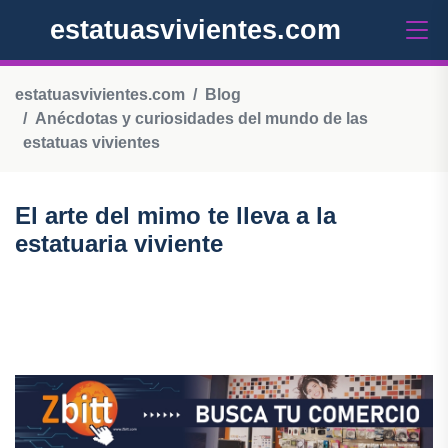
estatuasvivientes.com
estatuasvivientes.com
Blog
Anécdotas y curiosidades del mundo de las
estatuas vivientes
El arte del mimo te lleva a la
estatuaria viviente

_ _ _ _ _ _ _

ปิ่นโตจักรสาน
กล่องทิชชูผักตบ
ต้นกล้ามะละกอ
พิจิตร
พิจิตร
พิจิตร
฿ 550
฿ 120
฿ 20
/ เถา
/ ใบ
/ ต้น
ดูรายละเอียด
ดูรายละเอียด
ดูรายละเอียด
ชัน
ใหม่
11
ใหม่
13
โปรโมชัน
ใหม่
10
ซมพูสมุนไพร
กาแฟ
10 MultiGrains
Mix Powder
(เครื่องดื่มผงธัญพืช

_ _ _ _ _ _ _

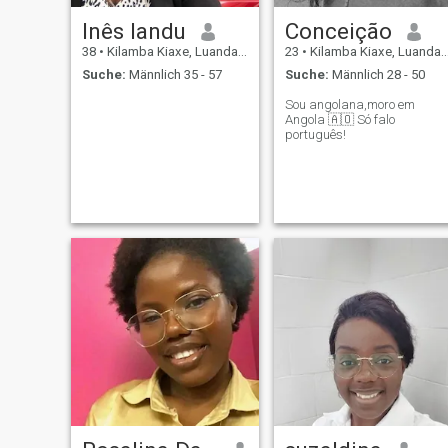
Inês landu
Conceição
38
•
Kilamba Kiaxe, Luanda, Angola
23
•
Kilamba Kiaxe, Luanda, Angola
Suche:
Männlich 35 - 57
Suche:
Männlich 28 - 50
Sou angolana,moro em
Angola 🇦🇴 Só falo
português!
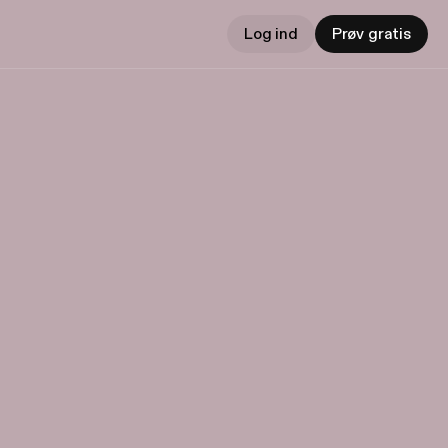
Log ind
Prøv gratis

_ _ _ _ _ _ _

Reproduce the data above exactly, but only from the line containing "Sou angolana,moro em" through the line containing "Prøv gratis". Omit all pictures.

Sou angolana,moro em
Angola 🇦🇴 Só falo
português!
Log ind
Prøv gratis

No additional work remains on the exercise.